> _EXERCISE REQUIREMENTS_:
Among the entries below, how many lines include "status"? Answer with the number only.

> _SOURCE DATA_:
────────────────

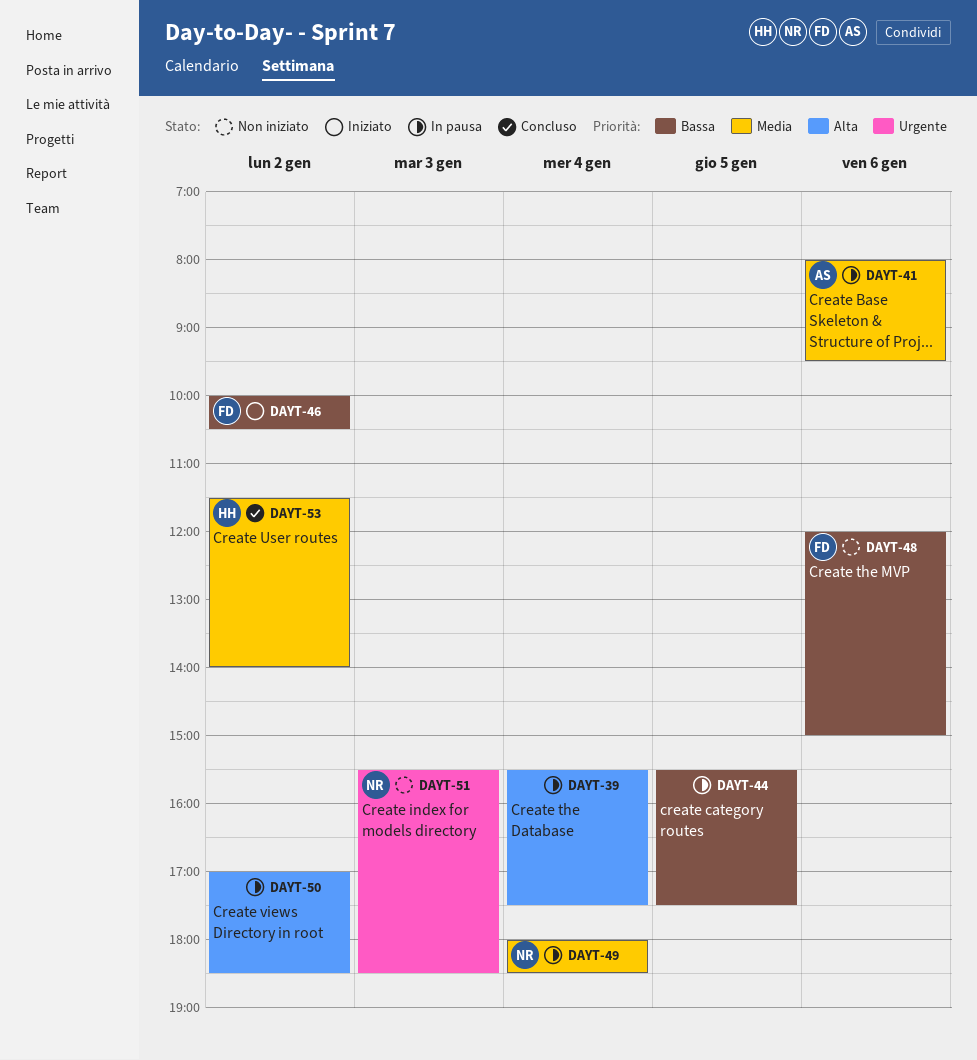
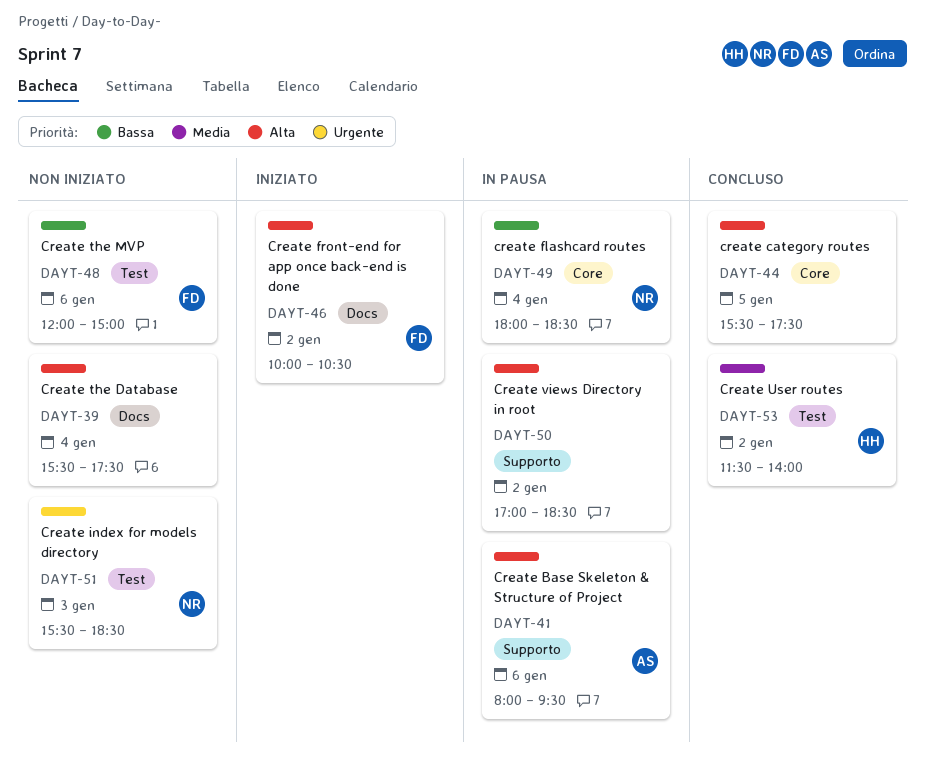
DAYT-39, status: In pausa -> Non iniziato
DAYT-41, priority: Media -> Alta
DAYT-44, status: In pausa -> Concluso
DAYT-44, priority: Bassa -> Alta
DAYT-46, priority: Bassa -> Alta
DAYT-49, priority: Media -> Bassa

────────────────

> _THE ANSWER_:
2